The mistake plants make is starting with the ERP integration because it feels like the "real" deliverable. The right sequence is the opposite.

  1. Phase 1 (weeks 1-4): Pick three lines. Stand up the operational layer with the asset hierarchy defined for those lines. Connect the PLCs via an edge connector. Verify the event vocabulary normalises cleanly.
  2. Phase 2 (weeks 5-8): Add the CMMS work-order flow on top of the same asset hierarchy. Wire the OEE-event-to-work-order rules per the preventive maintenance schedule.
  3. Phase 3 (weeks 9-12): Only now build the ERP roll-up. By this point the operational layer is stable, the data definitions are mature, and the ERP integration becomes a routine batch job rather than a moving target.
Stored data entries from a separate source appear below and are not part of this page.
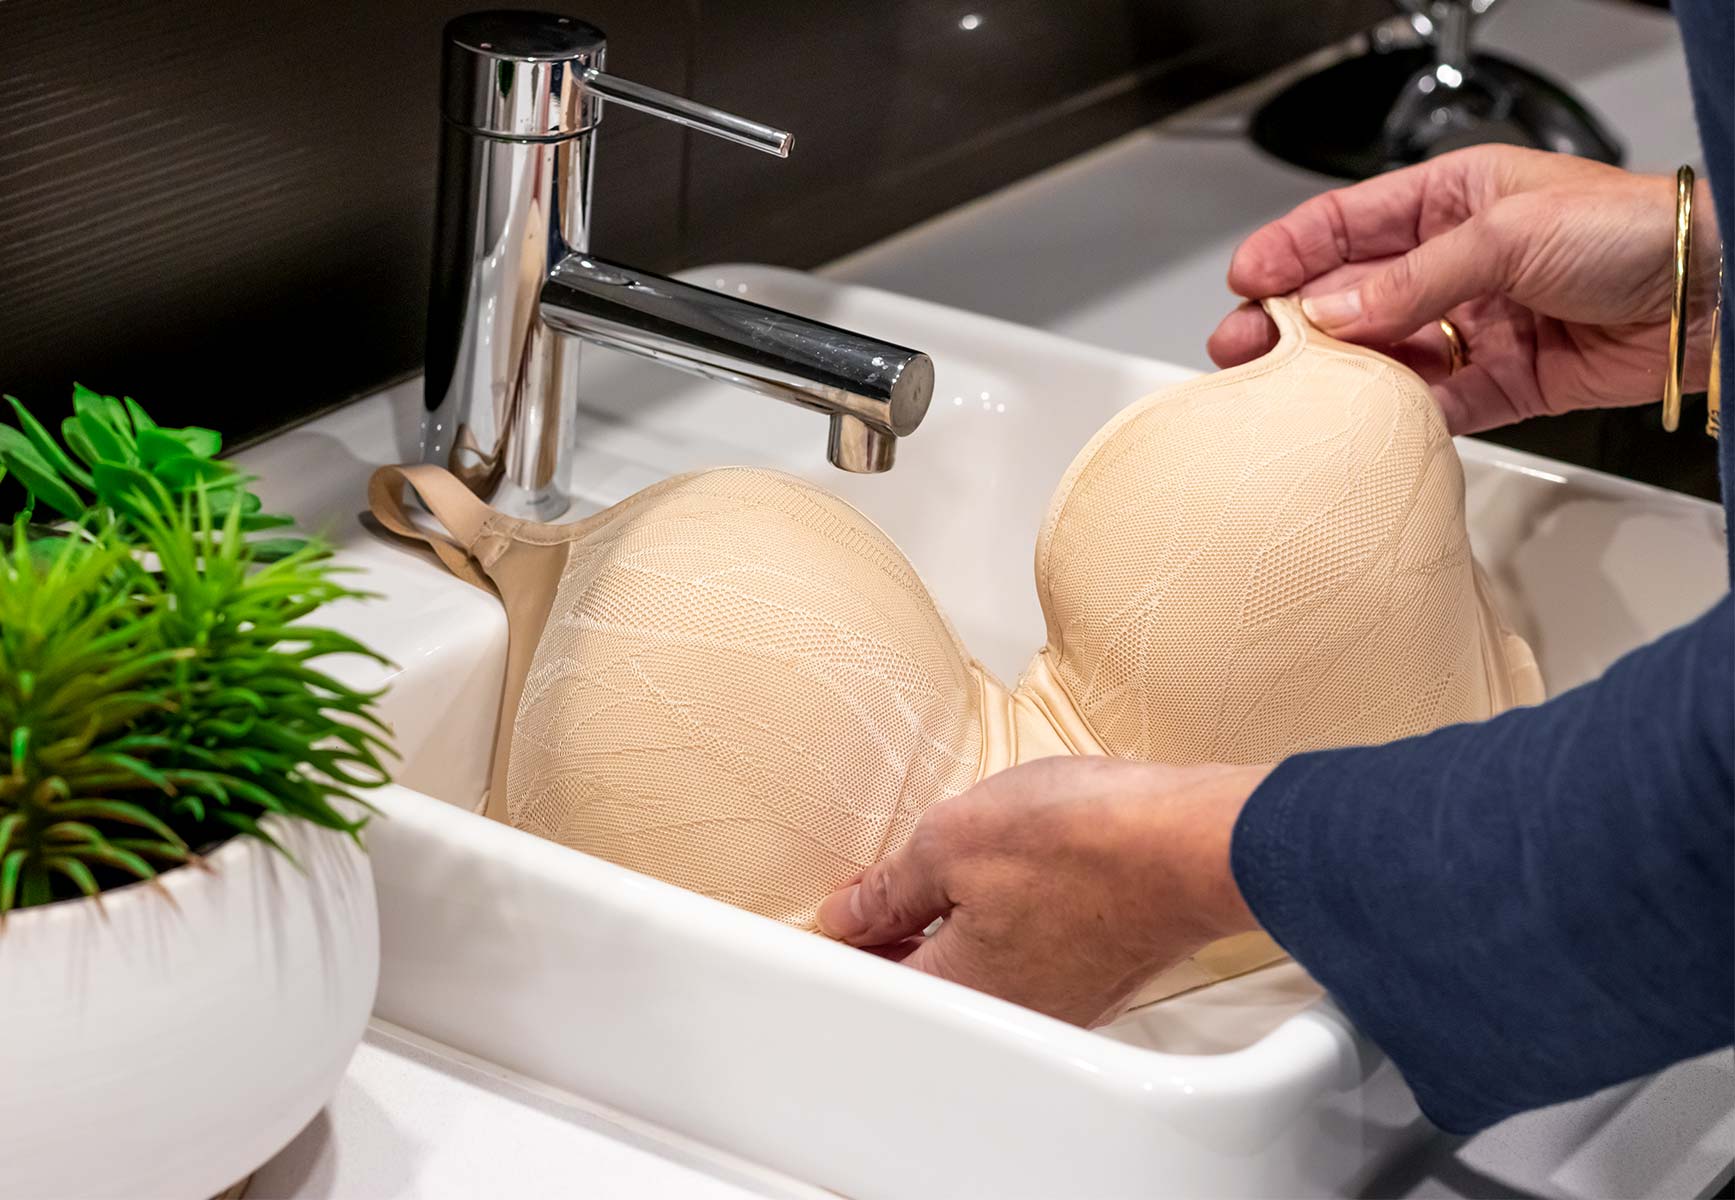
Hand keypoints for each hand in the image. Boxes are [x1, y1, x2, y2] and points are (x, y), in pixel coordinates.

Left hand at [816, 757, 1267, 1026]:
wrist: (1199, 840)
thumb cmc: (1086, 840)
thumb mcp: (952, 840)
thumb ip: (889, 887)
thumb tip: (849, 913)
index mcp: (965, 991)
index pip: (878, 977)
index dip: (852, 931)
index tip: (848, 897)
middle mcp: (1017, 1010)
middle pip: (933, 976)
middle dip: (902, 926)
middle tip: (895, 872)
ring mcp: (1069, 995)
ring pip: (987, 960)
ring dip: (961, 917)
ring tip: (960, 858)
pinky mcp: (1106, 966)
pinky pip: (1038, 948)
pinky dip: (1016, 913)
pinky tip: (1022, 869)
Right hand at [1207, 146, 1721, 434]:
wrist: (1716, 296)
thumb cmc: (1632, 230)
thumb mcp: (1506, 233)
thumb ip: (1412, 279)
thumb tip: (1332, 310)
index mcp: (1452, 201)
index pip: (1348, 224)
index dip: (1291, 252)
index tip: (1246, 282)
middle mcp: (1456, 263)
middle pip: (1352, 295)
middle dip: (1293, 322)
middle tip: (1244, 350)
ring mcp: (1475, 325)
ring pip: (1383, 354)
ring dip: (1338, 374)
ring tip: (1292, 392)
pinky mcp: (1501, 382)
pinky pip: (1432, 403)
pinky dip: (1396, 415)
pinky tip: (1362, 420)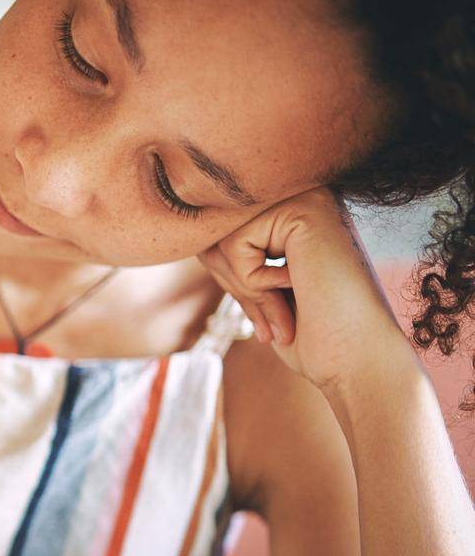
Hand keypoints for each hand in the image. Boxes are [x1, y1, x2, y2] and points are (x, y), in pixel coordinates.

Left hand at [195, 184, 408, 394]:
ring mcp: (307, 198)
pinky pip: (235, 244)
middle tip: (269, 326)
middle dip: (233, 284)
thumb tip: (200, 244)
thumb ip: (238, 258)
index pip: (224, 236)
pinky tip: (296, 291)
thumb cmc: (313, 335)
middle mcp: (305, 197)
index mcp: (299, 214)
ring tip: (281, 317)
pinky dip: (252, 281)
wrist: (356, 358)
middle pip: (219, 233)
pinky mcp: (303, 209)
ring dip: (243, 287)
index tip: (260, 318)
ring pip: (223, 238)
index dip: (230, 280)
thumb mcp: (263, 290)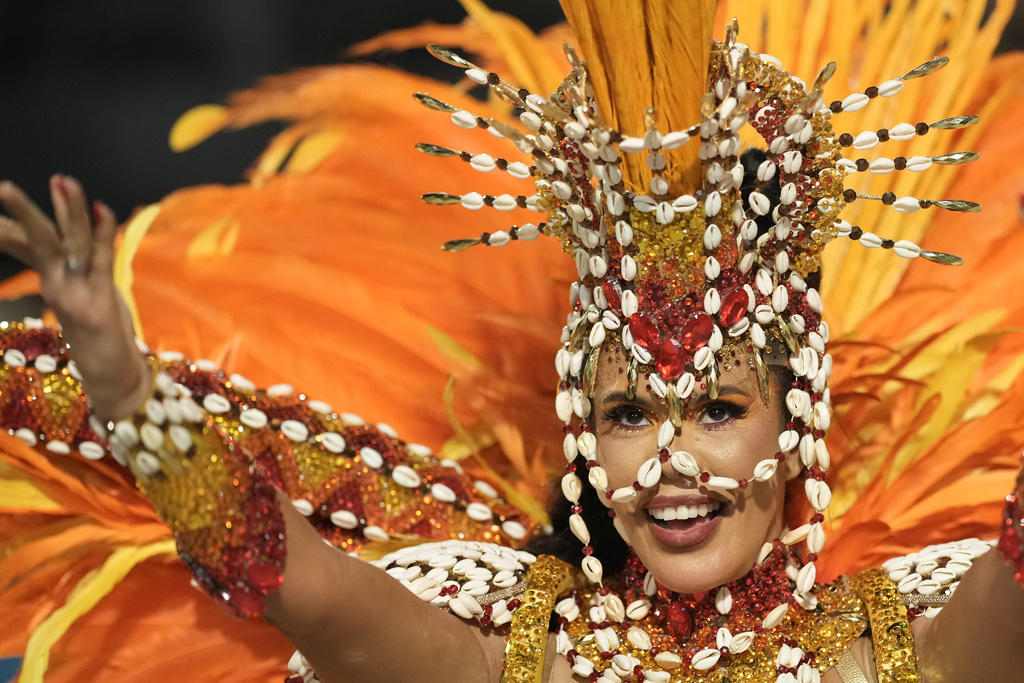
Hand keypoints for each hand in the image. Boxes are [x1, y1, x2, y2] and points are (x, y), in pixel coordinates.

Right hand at [0, 175, 149, 419]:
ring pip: (69, 243)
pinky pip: (102, 258)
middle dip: (24, 212)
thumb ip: (62, 272)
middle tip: (3, 186)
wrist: (112, 375)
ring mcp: (77, 292)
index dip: (7, 226)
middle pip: (38, 240)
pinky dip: (104, 232)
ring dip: (67, 211)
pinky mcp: (102, 298)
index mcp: (51, 281)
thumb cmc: (97, 333)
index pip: (23, 245)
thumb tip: (45, 248)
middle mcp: (57, 284)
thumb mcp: (72, 298)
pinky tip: (105, 208)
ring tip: (61, 180)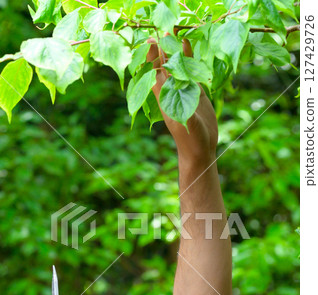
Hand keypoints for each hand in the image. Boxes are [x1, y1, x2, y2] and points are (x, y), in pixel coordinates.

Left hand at [147, 35, 217, 163]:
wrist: (200, 150)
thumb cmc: (191, 141)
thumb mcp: (188, 126)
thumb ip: (185, 113)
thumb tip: (181, 100)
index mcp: (166, 99)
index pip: (155, 74)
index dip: (152, 58)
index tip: (151, 42)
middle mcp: (172, 93)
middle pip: (163, 67)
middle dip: (160, 50)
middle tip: (159, 30)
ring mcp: (183, 92)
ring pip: (176, 67)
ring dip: (174, 51)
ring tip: (172, 31)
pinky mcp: (195, 93)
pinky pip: (190, 72)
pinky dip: (189, 59)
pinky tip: (188, 45)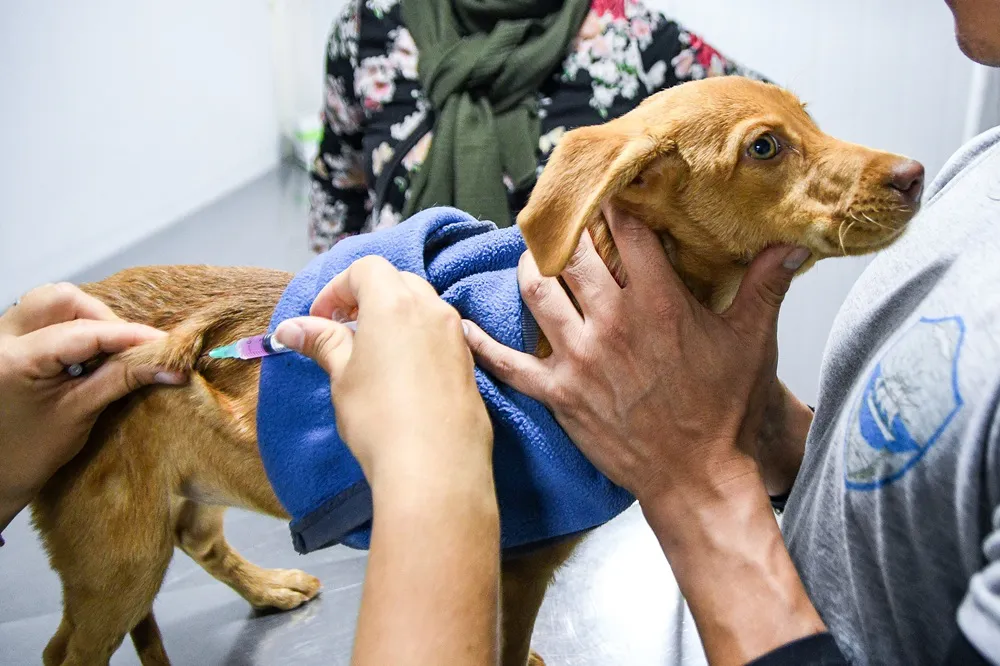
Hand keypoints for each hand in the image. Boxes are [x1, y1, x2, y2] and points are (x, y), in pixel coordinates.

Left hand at [0, 283, 186, 529]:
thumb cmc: (29, 454)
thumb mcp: (80, 414)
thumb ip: (122, 379)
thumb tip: (169, 366)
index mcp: (13, 360)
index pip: (84, 332)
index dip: (130, 335)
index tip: (166, 345)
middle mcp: (0, 339)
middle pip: (62, 299)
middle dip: (103, 318)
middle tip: (130, 348)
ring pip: (51, 301)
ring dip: (87, 318)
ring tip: (108, 351)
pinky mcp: (6, 342)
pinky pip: (42, 316)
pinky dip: (72, 325)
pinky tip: (87, 352)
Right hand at [273, 256, 492, 493]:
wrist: (435, 468)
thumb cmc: (381, 419)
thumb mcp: (343, 376)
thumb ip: (322, 342)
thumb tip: (291, 328)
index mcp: (395, 303)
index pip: (365, 270)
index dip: (337, 289)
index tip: (320, 318)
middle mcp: (431, 310)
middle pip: (397, 281)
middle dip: (367, 297)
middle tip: (343, 329)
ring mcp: (456, 336)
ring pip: (423, 306)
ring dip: (395, 317)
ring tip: (371, 353)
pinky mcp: (469, 363)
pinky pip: (440, 335)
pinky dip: (418, 339)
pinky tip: (402, 374)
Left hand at [465, 206, 823, 663]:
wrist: (695, 476)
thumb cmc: (722, 410)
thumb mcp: (750, 342)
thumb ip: (766, 286)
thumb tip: (791, 242)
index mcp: (658, 302)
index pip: (626, 233)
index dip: (616, 204)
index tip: (608, 187)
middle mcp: (612, 322)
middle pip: (574, 255)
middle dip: (567, 231)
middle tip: (560, 215)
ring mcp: (578, 358)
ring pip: (537, 293)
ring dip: (529, 268)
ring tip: (532, 254)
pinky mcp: (557, 394)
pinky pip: (508, 363)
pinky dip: (482, 344)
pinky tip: (461, 323)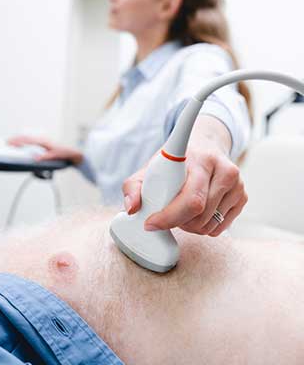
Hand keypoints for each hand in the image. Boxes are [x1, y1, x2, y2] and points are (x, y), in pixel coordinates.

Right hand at [7, 135, 83, 164]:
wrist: (72, 153)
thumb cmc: (65, 154)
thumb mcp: (55, 156)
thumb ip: (45, 157)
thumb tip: (35, 158)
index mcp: (43, 141)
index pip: (28, 140)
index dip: (19, 142)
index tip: (11, 144)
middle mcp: (41, 139)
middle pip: (25, 137)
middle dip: (15, 139)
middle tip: (6, 143)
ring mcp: (41, 141)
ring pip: (27, 138)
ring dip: (18, 140)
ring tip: (9, 143)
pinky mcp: (42, 144)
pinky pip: (29, 141)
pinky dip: (22, 142)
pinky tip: (19, 145)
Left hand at [122, 116, 247, 236]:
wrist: (204, 148)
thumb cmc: (174, 163)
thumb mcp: (150, 168)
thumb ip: (133, 187)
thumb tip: (132, 208)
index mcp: (199, 160)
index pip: (191, 198)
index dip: (170, 215)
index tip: (151, 223)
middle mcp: (223, 170)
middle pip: (198, 214)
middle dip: (175, 222)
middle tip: (163, 216)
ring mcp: (237, 184)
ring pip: (208, 224)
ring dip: (189, 226)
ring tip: (180, 210)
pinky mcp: (243, 197)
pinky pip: (219, 228)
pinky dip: (203, 227)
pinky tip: (196, 213)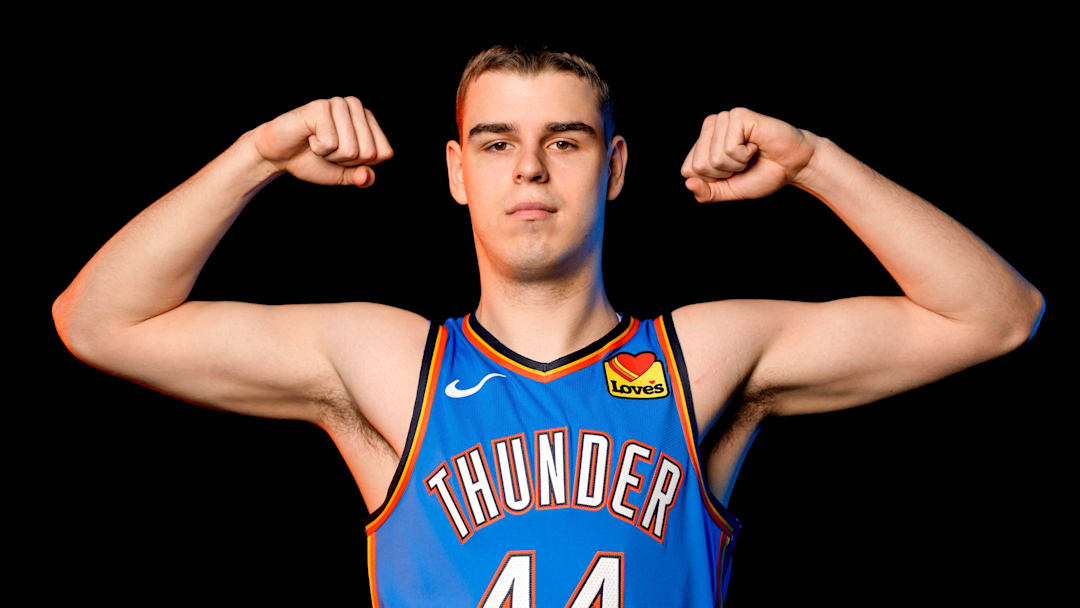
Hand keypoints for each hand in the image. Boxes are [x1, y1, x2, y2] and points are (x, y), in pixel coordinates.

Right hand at [252, 97, 393, 186]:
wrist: (278, 155)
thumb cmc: (311, 160)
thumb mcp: (342, 174)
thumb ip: (360, 176)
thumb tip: (368, 177)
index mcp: (367, 120)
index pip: (384, 153)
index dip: (360, 164)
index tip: (341, 156)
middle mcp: (356, 107)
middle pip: (369, 152)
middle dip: (345, 161)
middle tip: (326, 149)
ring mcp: (338, 104)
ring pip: (351, 149)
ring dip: (330, 155)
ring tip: (316, 142)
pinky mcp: (321, 106)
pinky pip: (331, 143)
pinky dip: (318, 148)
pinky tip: (308, 136)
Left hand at [680, 107, 815, 201]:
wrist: (793, 166)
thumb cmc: (762, 174)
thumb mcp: (729, 190)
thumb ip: (707, 193)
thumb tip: (688, 183)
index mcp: (703, 142)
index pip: (688, 170)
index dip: (712, 180)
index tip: (732, 172)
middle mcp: (710, 126)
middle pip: (700, 165)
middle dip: (725, 173)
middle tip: (744, 162)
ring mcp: (724, 118)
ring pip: (715, 158)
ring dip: (737, 164)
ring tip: (750, 153)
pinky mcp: (738, 115)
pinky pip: (730, 149)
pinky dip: (745, 155)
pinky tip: (755, 145)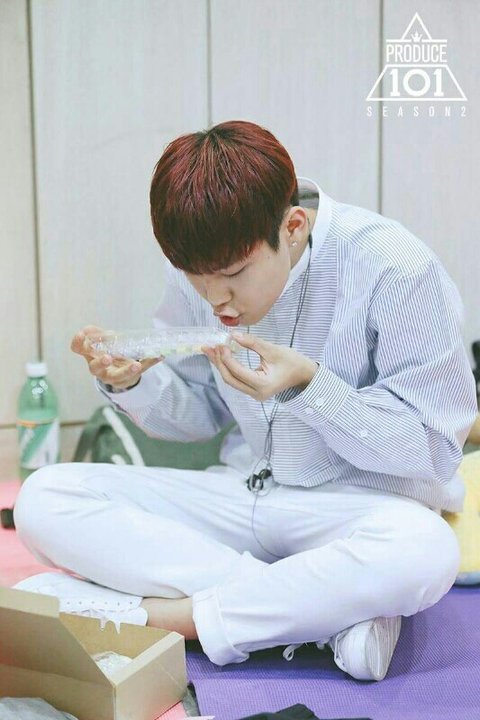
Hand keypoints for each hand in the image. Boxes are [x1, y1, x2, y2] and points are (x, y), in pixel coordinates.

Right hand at [70, 324, 164, 389]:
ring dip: (127, 370)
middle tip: (108, 357)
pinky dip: (151, 361)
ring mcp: (115, 376)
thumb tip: (91, 329)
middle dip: (101, 362)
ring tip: (136, 365)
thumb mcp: (102, 343)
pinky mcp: (131, 376)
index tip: (82, 335)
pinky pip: (143, 369)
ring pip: (118, 376)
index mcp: (90, 356)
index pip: (78, 349)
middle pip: (95, 368)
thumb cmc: (109, 353)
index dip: (77, 342)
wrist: (122, 373)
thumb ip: (98, 335)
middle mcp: (99, 369)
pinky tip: (160, 355)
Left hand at [201, 331, 318, 400]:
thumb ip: (252, 343)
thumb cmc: (292, 361)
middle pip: (230, 379)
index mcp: (262, 385)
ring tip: (209, 350)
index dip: (226, 357)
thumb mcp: (273, 349)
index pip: (237, 371)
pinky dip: (227, 367)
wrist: (303, 374)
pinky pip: (236, 380)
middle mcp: (256, 393)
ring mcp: (253, 394)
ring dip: (220, 365)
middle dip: (218, 362)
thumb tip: (233, 335)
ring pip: (231, 380)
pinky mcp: (252, 390)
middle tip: (208, 347)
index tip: (221, 342)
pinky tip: (220, 356)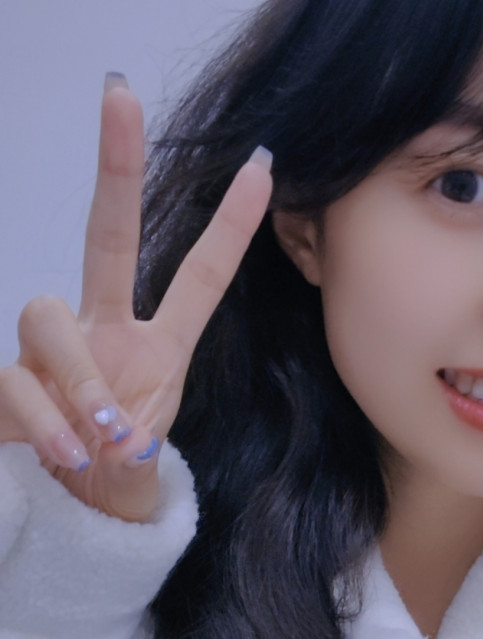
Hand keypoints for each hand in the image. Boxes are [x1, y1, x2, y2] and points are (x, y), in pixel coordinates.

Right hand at [0, 75, 271, 521]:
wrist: (74, 504)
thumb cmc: (119, 467)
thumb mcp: (144, 454)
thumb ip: (135, 444)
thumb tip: (118, 442)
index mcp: (158, 342)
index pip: (199, 275)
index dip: (231, 226)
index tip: (262, 166)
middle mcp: (103, 328)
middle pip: (107, 236)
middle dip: (117, 168)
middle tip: (120, 95)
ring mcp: (52, 349)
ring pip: (46, 315)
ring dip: (81, 378)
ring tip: (107, 436)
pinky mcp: (8, 378)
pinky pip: (16, 378)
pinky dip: (48, 418)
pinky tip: (72, 453)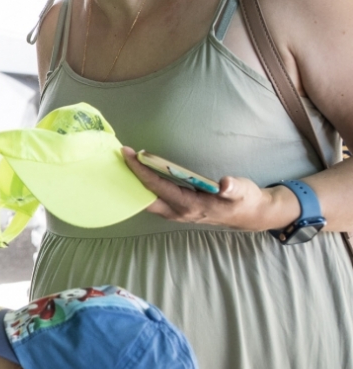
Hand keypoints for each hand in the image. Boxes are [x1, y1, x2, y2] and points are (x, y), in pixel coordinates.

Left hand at [122, 147, 298, 231]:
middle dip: (131, 177)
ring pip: (148, 200)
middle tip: (120, 155)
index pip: (159, 187)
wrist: (249, 214)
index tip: (130, 154)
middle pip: (145, 197)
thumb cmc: (245, 199)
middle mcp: (179, 212)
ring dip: (135, 183)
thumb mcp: (244, 191)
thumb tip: (225, 184)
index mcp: (191, 206)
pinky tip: (137, 174)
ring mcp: (176, 213)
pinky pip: (153, 199)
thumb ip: (234, 188)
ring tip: (124, 162)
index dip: (142, 171)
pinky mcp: (177, 209)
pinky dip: (143, 187)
Starting with the ERP integration first guarantees rework, because the operational definitions are still in flux and every ERP record needs to be re-emitted as those definitions stabilise.

How Fabrico fits

The operational data layer described above is exactly what Fabrico is: a single platform that hosts the asset hierarchy, the OEE event stream and the CMMS work orders against the same database, with edge connectors for the PLC side and scheduled exports for the ERP side. The reason we ship as a unified product rather than two separate ones is that the OT/IT gap collapses when OEE and CMMS share a hierarchy, and stays open when they do not. To see how it would look against your own line data, book a demo.

Frequently asked questions

Do we need to replace our PLCs or SCADA?

No. The operational data layer sits on top of the existing OT stack via an edge connector. The PLC/SCADA tier keeps doing what it does; the new layer just adds a normalised view above it.

Why not just push PLC data into a data lake and query from there?

A data lake without an operational data layer holds high-resolution tag data with no event semantics. You can build dashboards over it, but you cannot drive work orders, OEE calculations or root-cause analysis without first reconstructing the event vocabulary and asset hierarchy, which is exactly what the operational layer does. Skipping it just defers the problem.

Where does MES fit?

If a plant already has an MES, the MES often holds part of the operational data layer's job, particularly the event vocabulary. The architecture works the same way: the MES feeds the operational data layer (or is the operational data layer, if it covers OEE and CMMS), which then rolls up to the ERP.

How is the asset hierarchy maintained?

By the plant team that knows the assets, not by IT. The operational layer needs to make the hierarchy editable by maintenance and production engineers without a developer in the loop, or it drifts out of date within a quarter.

What's the single highest-risk piece to get wrong?

The event vocabulary. If the loss classes are not stable across lines, every analytic and every rule downstream is unreliable. Spend more time than feels reasonable on the taxonomy in week one.